▶ Records for processing:
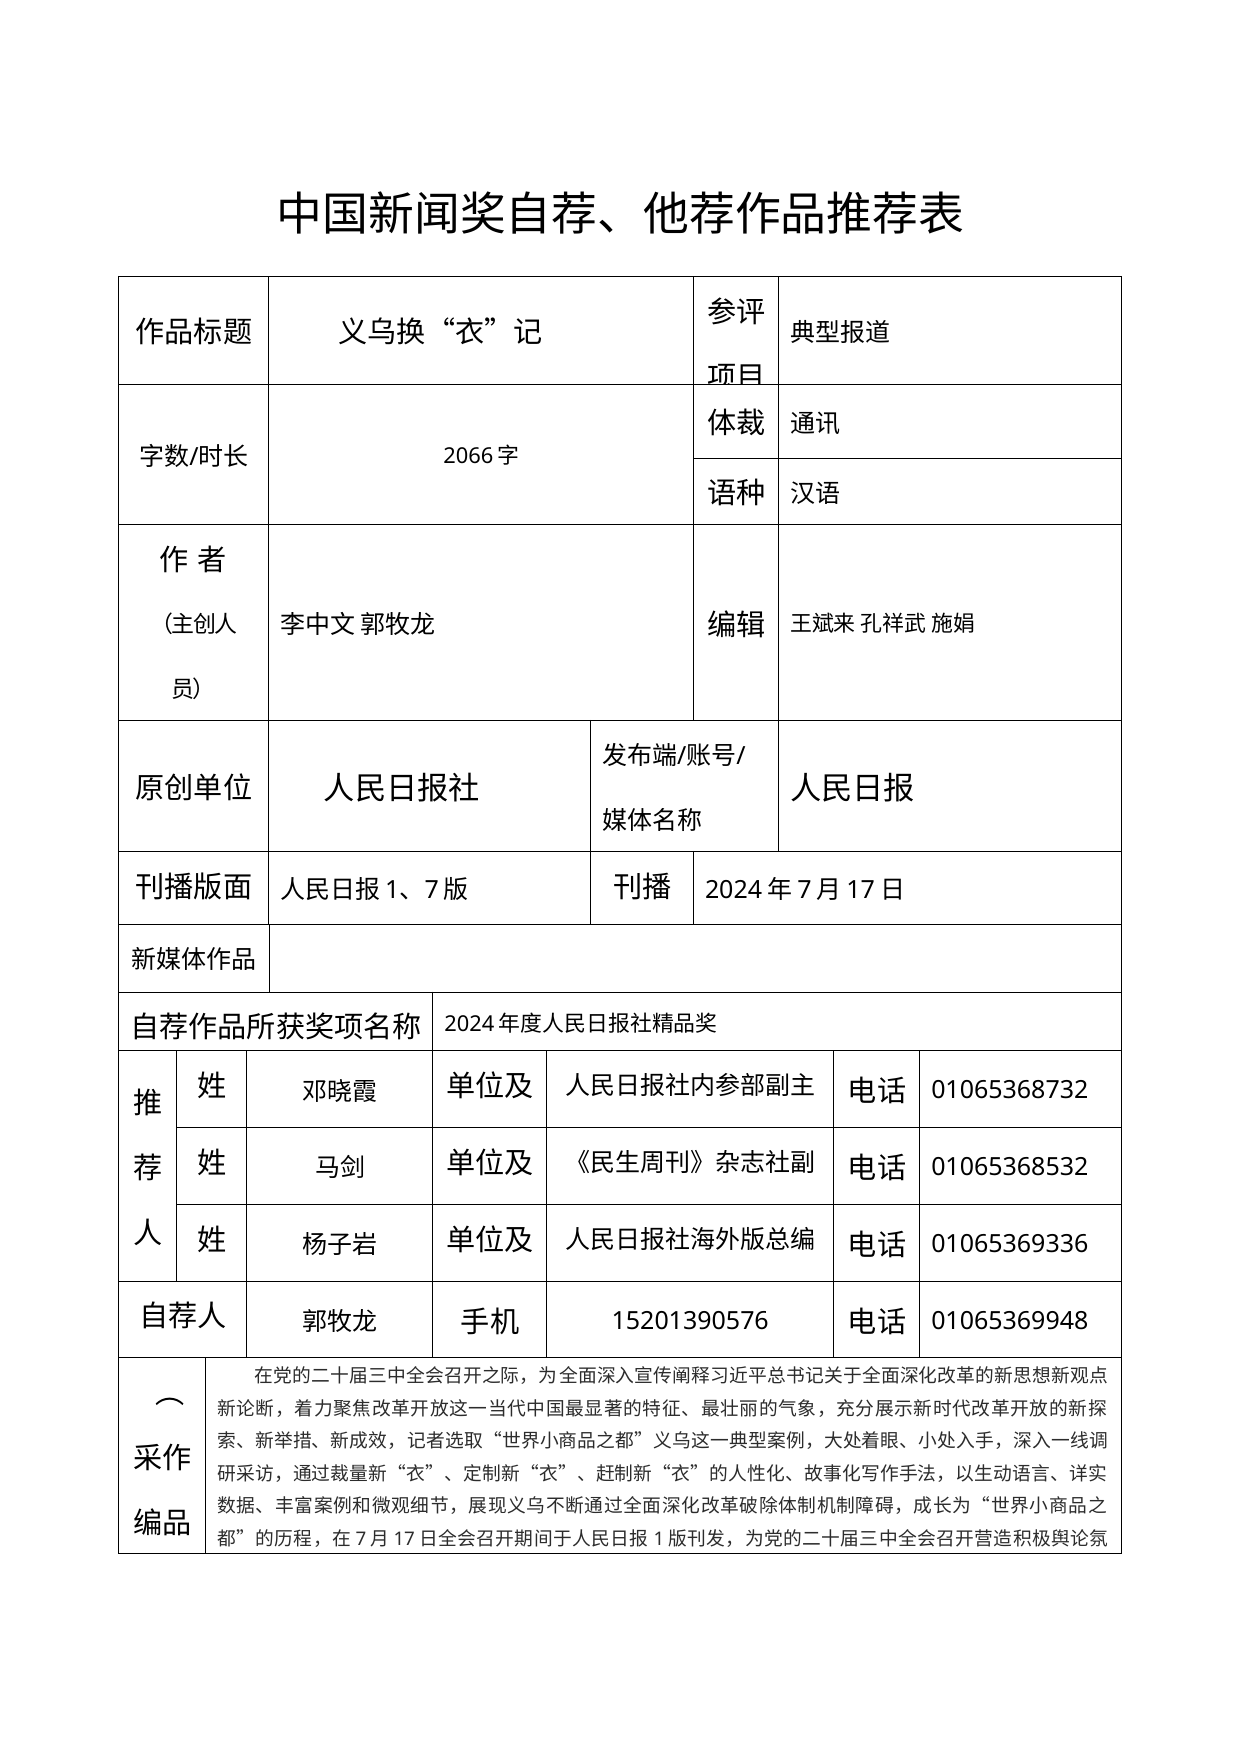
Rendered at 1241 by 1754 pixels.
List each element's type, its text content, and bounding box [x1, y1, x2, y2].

table_header 参评项目 [694, 277, 778, 384]
table_cell 刊播版面(名称和版次) [119, 852, 268, 924]
table_cell 电话 [834, 1128, 919, 1204]
table_cell 在党的二十届三中全会召开之际，为全面深入宣传阐释习近平总书记关于全面深化改革的新思想新观点新论断，着力聚焦改革开放这一当代中国最显著的特征、最壮丽的气象，充分展示新时代改革开放的新探索、新举措、新成效，记者选取“世界小商品之都”义乌这一典型案例，大处着眼、小处入手，深入一线调研采访，通过裁量新“衣”、定制新“衣”、赶制新“衣”的人性化、故事化写作手法，以生动语言、详实数据、丰富案例和微观细节，展现义乌不断通过全面深化改革破除体制机制障碍，成长为“世界小商品之都”的历程，在7月17日全会召开期间于人民日报1版刊发，为党的二十届三中全会召开营造积极舆论氛围。 [206, 1358, 1121, 1553]
table_cell 马剑 [247, 1128, 432, 1204]
table_cell 01065368532 [920, 1128, 1121, 1204]
table_cell 《民生周刊》杂志社副总编辑 高级编辑 [547, 1128, 833, 1204]
table_cell 通讯 [779, 385, 1121, 458]
table_cell 2024年7月17日 [694, 852, 1121, 924]
table_cell 汉语 [779, 459, 1121, 524]
table_cell 自荐人姓名 [119, 1282, 246, 1357]
table_cell 郭牧龙 [247, 1282, 432, 1357]
table_cell 人民日报社 [269, 721, 590, 851]
table_cell 人民日报 [779, 721, 1121, 851]
table_cell 单位及职称 [433, 1051, 546, 1127]
table_cell 推荐人 [119, 1051, 176, 1281]
table_cell 电话 [834, 1051, 919, 1127]
table_cell 01065368732 [920, 1051, 1121, 1127]
table_cell 姓名 [177, 1051, 246, 1127]
table_cell 自荐作品所获奖项名称 [119, 993, 432, 1050]
table_cell 刊播 日期 [591, 852, 693, 924]
table_cell 邓晓霞 [247, 1051, 432, 1127]
table_cell 字数/时长 [119, 385, 268, 524]
table_cell 姓名 [177, 1128, 246, 1204]
table_cell 王斌来 孔祥武 施娟 [779, 525, 1121, 720]
table_cell ︵ 采作 编品 过简 程介 ︶ [119, 1358, 205, 1553]
table_cell 01065369948 [920, 1282, 1121, 1357]
table_cell 语种 [694, 459, 778, 524]
table_cell 编辑 [694, 525, 778, 720]
table_cell 体裁 [694, 385, 778, 458]
table_header 作品标题 [119, 277, 268, 384]
table_cell 发布端/账号/ 媒体名称 [591, 721, 778, 851]
table_cell 01065369336 [920, 1205, 1121, 1281]
table_cell 手机 [433, 1282, 546, 1357]
table_cell 人民日报社海外版总编室副主任 高级编辑 [547, 1205, 833, 1281]
table_cell 作 者 （主创人员） [119, 525, 268, 720]
table_cell 电话 [834, 1282, 919, 1357]
table_cell 姓名 [177, 1205, 246, 1281]
table_cell 单位及职称 [433, 1128, 546, 1204]
table_cell 2024年度人民日报社精品奖 [433, 993, 1121, 1050]
table_cell 15201390576 [547, 1282, 833, 1357]
text 中国新闻奖自荐、他荐作品推荐表 [130, 162, 1110, 259]
table_cell 2066字 [269, 385, 693, 524]
table_cell [270, 925, 1121, 992]
table_cell 电话 [834, 1205, 919, 1281]
table_cell 杨子岩 [247, 1205, 432, 1281]
table_cell 新媒体作品网址 [119, 925, 269, 992]
table_cell 原创单位 [119, 721, 268, 851]
table_cell 人民日报社内参部副主任 高级编辑 [547, 1051, 833, 1127]
table_header 义乌换“衣”记 [269, 277, 693, 384]
table_cell 单位及职称 [433, 1205, 546, 1281]
table_cell 人民日报1、7版 [269, 852, 590, 924]
table_cell 李中文 郭牧龙 [269, 525, 693, 720]
table_header 典型报道 [779, 277, 1121, 384]
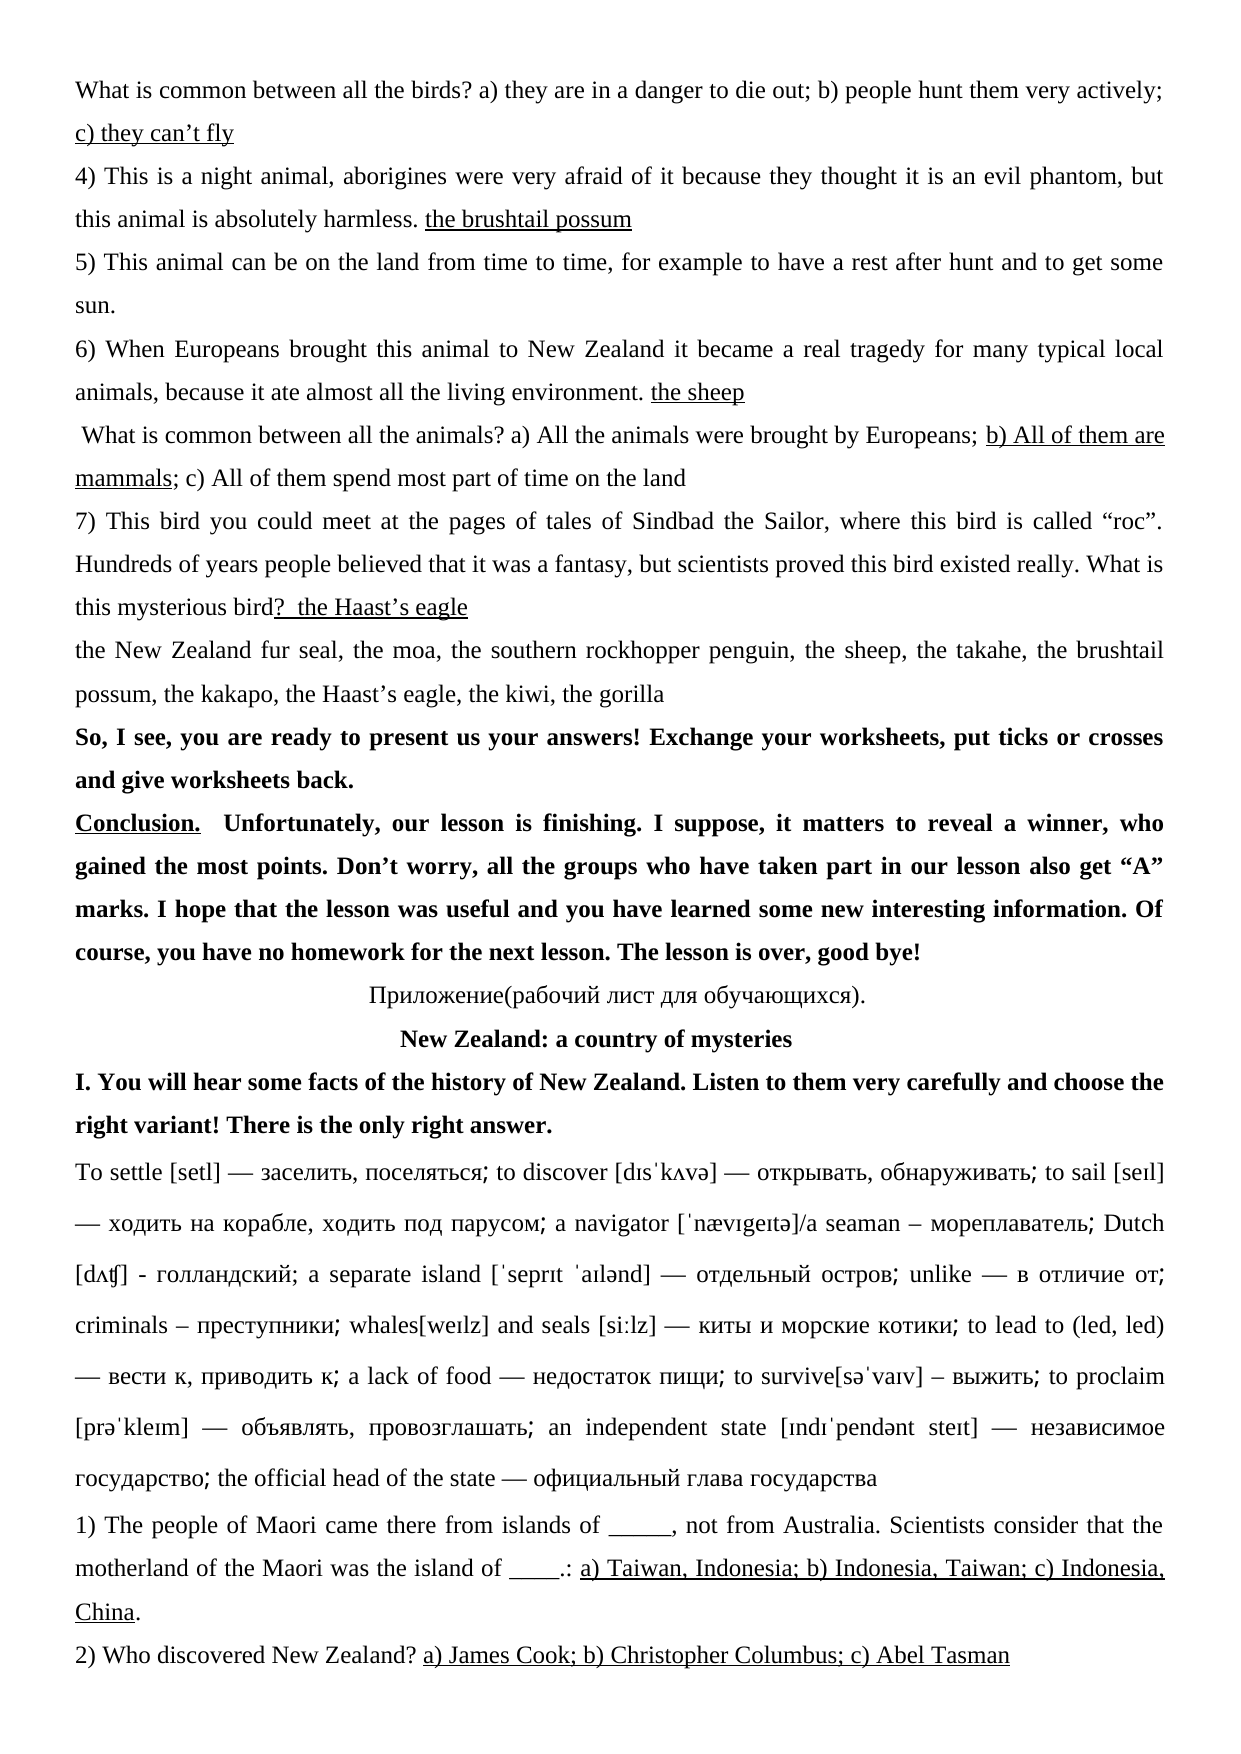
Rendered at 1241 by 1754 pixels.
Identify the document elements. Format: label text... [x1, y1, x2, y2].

text 7) This bird you could meet at the pages of tales of Sindbad the Sailor, where this bird is called “roc”. Hundreds of years people believed that it was a fantasy, but scientists proved this bird existed really. What is this mysterious bird? the Haast’s eagle [75, 506, 1165, 621]
text 1) The people of Maori came there from islands of _____, not from Australia. Scientists consider that the motherland of the Maori was the island of ____.: a) Taiwan, Indonesia; b) Indonesia, Taiwan; c) Indonesia, China. [75, 1510, 1165, 1625]
text 4) This is a night animal, aborigines were very afraid of it because they thought it is an evil phantom, but this animal is absolutely harmless. the brushtail possum [75, 161, 1165, 233]
text Приложение(рабочий лист для обучающихся). [75, 981, 1165, 1009]
text So, I see, you are ready to present us your answers! Exchange your worksheets, put ticks or crosses and give worksheets back. [75, 722, 1165, 794]
text To settle [setl] — заселить, поселяться; to discover [dɪsˈkʌvə] — открывать, обнаруживать; to sail [seɪl] — ходить на корабле, ходить под парусом; a navigator [ˈnævɪgeɪtə]/a seaman – мореплаватель; Dutch [dʌʧ] - голландский; a separate island [ˈseprɪt ˈaɪlənd] — отдельный остров; unlike — в отличие от; criminals – преступники; whales[weɪlz] and seals [siːlz] — киты и морские котики; to lead to (led, led) — вести к, приводить к; a lack of food — недостаток пищи; to survive[səˈvaɪv] – выжить; to proclaim [prəˈkleɪm] — объявлять, провозглашать; an independent state [ɪndɪˈpendənt steɪt] — независимое государство; the official head of the state — официальный глава государства [75, 1153, 1165, 1493]
text 5) This animal can be on the land from time to time, for example to have a rest after hunt and to get some sun. [75, 247, 1165, 319]
text Conclusion. Unfortunately, our lesson is finishing. I suppose, it matters to reveal a winner, who gained the most points. Don’t worry, all the groups who have taken part in our lesson also get “A” marks. I hope that the lesson was useful and you have learned some new interesting information. Of course, you have no homework for the next lesson. The lesson is over, good bye! [75, 808, 1165, 966]
text What is common between all the birds? a) they are in a danger to die out; b) people hunt them very actively; c) they can’t fly [75, 75, 1165, 147]
text What is common between all the animals? a) All the animals were brought by Europeans; b) All of them are mammals; c) All of them spend most part of time on the land [75, 420, 1165, 492]
text the New Zealand fur seal, the moa, the southern rockhopper penguin, the sheep, the takahe, the brushtail possum, the kakapo, the Haast’s eagle, the kiwi, the gorilla [75, 636, 1165, 707]
text I. You will hear some facts of the history of New Zealand. Listen to them very carefully and choose the right variant! There is the only right answer. [75, 1067, 1165, 1139]
text New Zealand: a country of mysteries [75, 1024, 1165, 1052]
text 2) Who discovered New Zealand? a) James Cook; b) Christopher Columbus; c) Abel Tasman [75, 1640, 1165, 1668]
text 6) When Europeans brought this animal to New Zealand it became a real tragedy for many typical local animals, because it ate almost all the living environment. the sheep [75, 334, 1165, 406]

▶ What this task involves: An exact copy of every line above, minus the pictures, is the required output.

▶ Exercise output:
Rendered at 1241 by 1754 pixels.
List each element's type, its text content, and bounding box [x1, y1, x2, y2].

table_header 参评项目 [694, 277, 778, 384]
table_cell 刊播版面(名称和版次) [119, 852, 268, 924]
table_cell 电话 [834, 1128, 919, 1204]
table_cell 在党的二十届三中全会召开之际，为全面深入宣传阐释习近平总书记关于全面深化改革的新思想新观点新论断，着力聚焦改革开放这一当代中国最显著的特征、最壮丽的气象，充分展示新时代改革开放的新探索、新举措、新成效，记者选取“世界小商品之都”义乌这一典型案例，大处着眼、小处入手，深入一线调研采访，通过裁量新“衣”、定制新“衣”、赶制新“衣”的人性化、故事化写作手法，以生动语言、详实数据、丰富案例和微观细节，展现义乌不断通过全面深化改革破除体制机制障碍，成长为“世界小商品之都”的历程，在7月17日全会召开期间于人民日报1版刊发，为党的二十届三中全会召开营造积极舆论氛围。 [206, 1358, 1121, 1553]
table_cell 马剑 [247, 1128, 432, 1204]
table_cell 01065368532 [920, 1128, 1121, 1204]
table_cell 《民生周刊》杂志社副总编辑 高级编辑 [547, 1128, 833, 1204]
table_cell 通讯 [779, 385, 1121, 458]
table_cell 2024年7月17日 [694, 852, 1121, 924]
table_cell 汉语 [779, 459, 1121, 524]
table_cell 自荐人姓名 [119, 1282, 246, 1357]
table_cell 郭牧龙 [247, 1282, 432, 1357]
table_cell 人民日报社 [269, 721, 590, 851]
table_cell 人民日报 [779, 721, 1121, 851]
table_cell 单位及职称 [433, 1051, 546, 1127]
table_cell 推荐人 [119, 1051, 176, 1281]
table_cell 电话 [834, 1051, 919, 1127]
table_cell 01065368732 [920, 1051, 1121, 1127]
table_cell 姓名 [177, 1051, 246, 1127]
table_cell 自荐作品所获奖项名称 [119, 993, 432, 1050]
table_cell 刊播 日期 [591, 852, 693, 924]
table_cell 邓晓霞 [247, 1051, 432, 1127]
table_cell 字数/时长 [119, 385, 268, 524]
table_cell 姓名 [177, 1128, 246, 1204]
table_cell 王斌来 孔祥武 施娟 [779, 525, 1121, 720]
table_cell ︵ 采作 编品 过简 程介 ︶ [119, 1358, 205, 1553]
table_cell 01065369948 [920, 1282, 1121, 1357]
table_cell 语种 [694, 459, 778, 524]
table_cell 编辑 [694, 525, 778, 720]
table_cell 体裁 [694, 385, 778, 458]
table_header 作品标题 [119, 277, 268, 384]
table_cell 发布端/账号/ 媒体名称 [591, 721, 778, 851]
table_cell 01065369336 [920, 1205, 1121, 1281]
table_cell 手机 [433, 1282, 546, 1357]
table_cell 人民日报社海外版总编室副主任 高级编辑 [547, 1205, 833, 1281]
table_cell 作 者 （主创人员） [119, 525, 268, 720]
table_cell 电话 [834, 1282, 919, 1357]
table_cell 姓名 [177, 1205, 246, 1281]
table_cell 单位及职称 [433, 1128, 546, 1204]
table_cell 2024年度人民日报社精品奖 [433, 993, 1121, 1050]
table_cell 15201390576 [547, 1282, 833, 1357]
text 中国新闻奖自荐、他荐作品推荐表 [130, 162, 1110, 259]
table_cell 2066字 [269, 385, 693, 524]
table_cell [270, 925, 1121, 992]
table_cell 电话 [834, 1205, 919, 1281]
table_cell 杨子岩 [247, 1205, 432, 1281]
table_cell 新媒体作品网址 [119, 925, 269, 992]
table_cell 原创单位 [119, 721, 268, 851]
table_cell 人民日报社内参部副主任 高级编辑 [547, 1051, 833, 1127]
table_header 义乌换“衣”记 [269, 277, 693, 384]
table_cell 单位及职称 [433, 1205, 546, 1281]
table_cell 人民日报1、7版 [269, 852, 590, 924]
table_cell 李中文 郭牧龙 [269, 525, 693, 720]
table_header 典型报道 [779, 277, 1121, 384]
Rendered at 1241 by 1754 pixels.
Identify the document elements. Format: label text... [x1, y1, x2, y2].

text 7) This bird you could meet at the pages of tales of Sindbad the Sailor, where this bird is called “roc”. Hundreds of years people believed that it was a fantasy, but scientists proved this bird existed really. What is this mysterious bird? the Haast’s eagle [75, 506, 1165, 621]
text 1) The people of Maori came there from islands of _____, not from Australia. Scientists consider that the motherland of the Maori was the island of ____.: a) Taiwan, Indonesia; b) Indonesia, Taiwan; c) Indonesia, China. [75, 1510, 1165, 1625]
text 4) This is a night animal, aborigines were very afraid of it because they thought it is an evil phantom, but this animal is absolutely harmless. the brushtail possum [75, 161, 1165, 233]
text Приложение(рабочий лист для обучающихся). [75, 981, 1165, 1009]
text So, I see, you are ready to present us your answers! Exchange your worksheets, put ticks or crosses and give worksheets back. [75, 722, 1165, 794]
text To settle [setl] — заселить, поселяться; to discover [dɪsˈkʌvə] — открывать, обнаруживать; to sail [seɪl] — ходить на корабле, ходить под парусом; a navigator [ˈnævɪgeɪtə]/a seaman – мореплаватель; Dutch [dʌʧ] - голландский; a separate island [ˈseprɪt ˈaɪlənd] — отдельный остров; unlike — в отличие от; criminals – преступники; whales[weɪlz] and seals [siːlz] — киты и морские котики; to lead to (led, led) — вести к, приводить к; a lack of food — недостаток пищи; to survive[səˈvaɪv] – выжить; to proclaim [prəˈkleɪm] — объявлять, провозглашать; an independent state [ɪndɪˈpendənt steɪt] — независимое государство; the official head of the state — официальный глава государства [75, 1153, 1165, 1493]
text 5) This animal can be on the land from time to time, for example to have a rest after hunt and to get some sun. [75, 247, 1165, 319]
text Conclusion. Unfortunately, our lesson is finishing. I suppose, it matters to reveal a winner, who gained the most points. Don’t worry, all the groups who have taken part in our lesson also get “A” marks. I hope that the lesson was useful and you have learned some new interesting information. Of course, you have no homework for the next lesson. The lesson is over, good bye! [75, 808, 1165, 966]
text What is common between all the birds? a) they are in a danger to die out; b) people hunt them very actively; c) they can’t fly [75, 75, 1165, 147]
text What is common between all the animals? a) All the animals were brought by Europeans; b) All of them are mammals; c) All of them spend most part of time on the land [75, 420, 1165, 492]
text the New Zealand fur seal, the moa, the southern rockhopper penguin, the sheep, the takahe, the brushtail possum, the kakapo, the Haast’s eagle, the kiwi, the gorilla [75, 636, 1165, 707]
text I. You will hear some facts of the history of New Zealand. Listen to them very carefully and choose the right variant! There is the only right answer. [75, 1067, 1165, 1139]
text New Zealand: a country of mysteries [75, 1024, 1165, 1052]
text 2) Who discovered New Zealand? a) James Cook; b) Christopher Columbus; c) Abel Tasman [75, 1640, 1165, 1668]
text 6) When Europeans brought this animal to New Zealand it became a real tragedy for many typical local animals, because it ate almost all the living environment. the sheep [75, 334, 1165, 406]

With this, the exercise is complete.